(Collection entries)
#####

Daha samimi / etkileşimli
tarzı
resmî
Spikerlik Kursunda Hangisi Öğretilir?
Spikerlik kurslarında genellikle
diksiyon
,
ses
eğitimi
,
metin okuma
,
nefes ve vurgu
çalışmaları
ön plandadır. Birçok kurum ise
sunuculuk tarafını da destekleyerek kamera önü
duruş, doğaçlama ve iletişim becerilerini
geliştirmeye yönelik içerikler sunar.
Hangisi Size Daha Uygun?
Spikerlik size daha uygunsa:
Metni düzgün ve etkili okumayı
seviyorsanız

#####

● **Exercise description**: Each line of the records above should be copied exactly.

● **Output**:
Daha samimi / etkileşimli
tarzı
resmî
Spikerlik Kursunda Hangisi Öğretilir?
Spikerlik kurslarında genellikle
diksiyon
,
ses
eğitimi
,
metin okuma
,
nefes ve vurgu
çalışmaları
ön plandadır. Birçok kurum ise
sunuculuk tarafını da destekleyerek kamera önü
duruş, doğaçlama ve iletişim becerilerini
geliştirmeye yönelik içerikler sunar.
Hangisi Size Daha Uygun?
Spikerlik size daha uygunsa:
Metni düzgün ve etkili okumayı
seviyorsanız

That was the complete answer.